De rechtbank heeft de verweren van de verdediging overwogen, waaronder het verweer dat het Openbaar Ministerie niet-ontvankelijk moest worden verklaard wegens verjaring van het feit. De verdediging stelde dat de gift al in juni 1999 was aanvaard, waardoor de verjaringstermijn van zes jaar was verstreken. De rechtbank oordeelde echter dat het feit niet was verjaard, omdat de verdachte op 21 november 2005 was verhoord en de dagvaarding was uitgereikt.

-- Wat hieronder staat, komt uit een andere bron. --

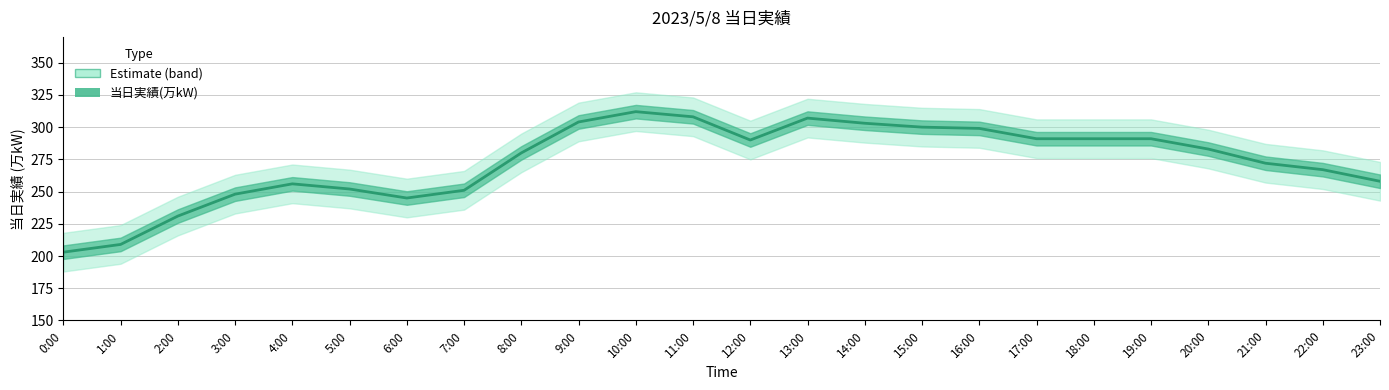

Reading left to right, list all the values displayed in this chart.

0:00=203	1:00=209	2:00=231	3:00=248	4:00=256	5:00=252	6:00=245	7:00=251	8:00=280	9:00=304	10:00=312	11:00=308	12:00=290	13:00=307	14:00=303	15:00=300	16:00=299	17:00=291	18:00=291	19:00=291	20:00=283	21:00=272	22:00=267	23:00=258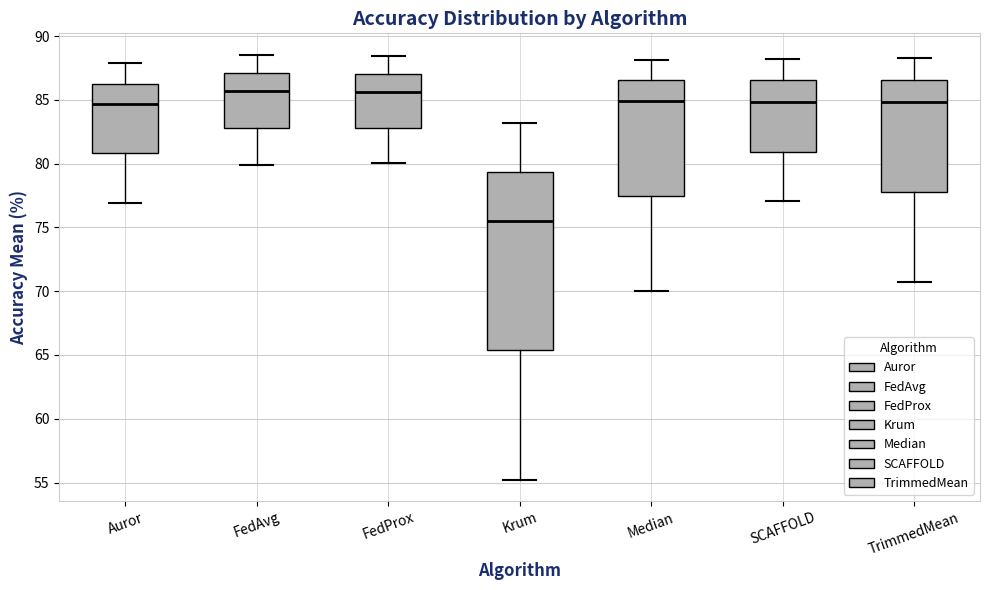

Which box's median line is the lowest?

Krum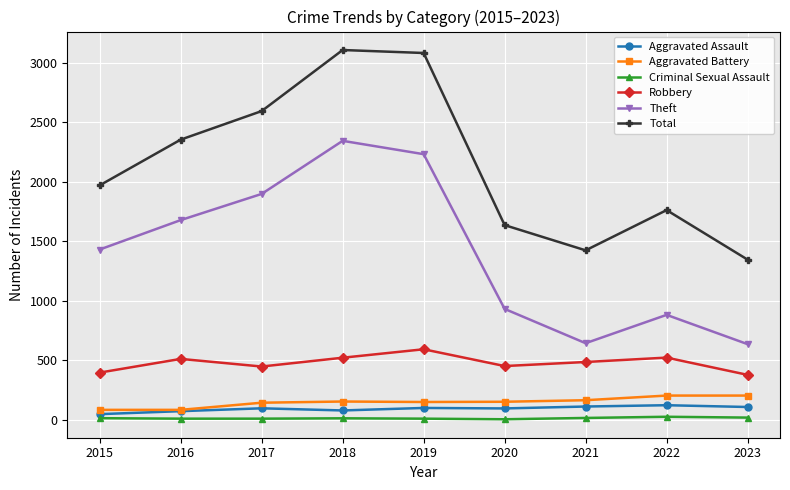

What is the minimum value for Aggravated Assault?

46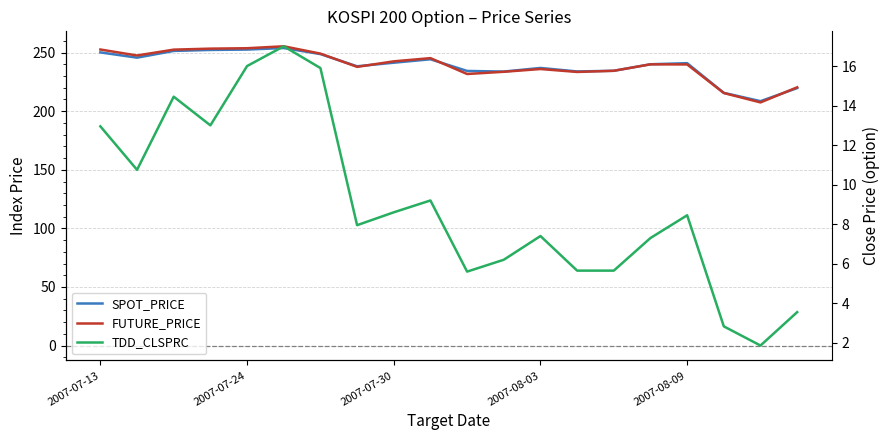

The FUTURE_PRICE series shows 114.2 at 13. True or false?

False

De rechtbank heeft vervolgens de bewijsvoering beoordeeld en geconcludeerd dat niet wettig en overtuigend bewezen was dat de verdachte een gift had aangenomen en deze niet had gemeld. De rechtbank oordeelde dat er geen bewijs was dat de verdachte een materieel voordeel had genoten bij de aankoop van de woning, en dat de prijs van de woning niet onredelijk was. Daarom sprak de rechtbank de verdachte vrij van de tenlastegelegde feiten.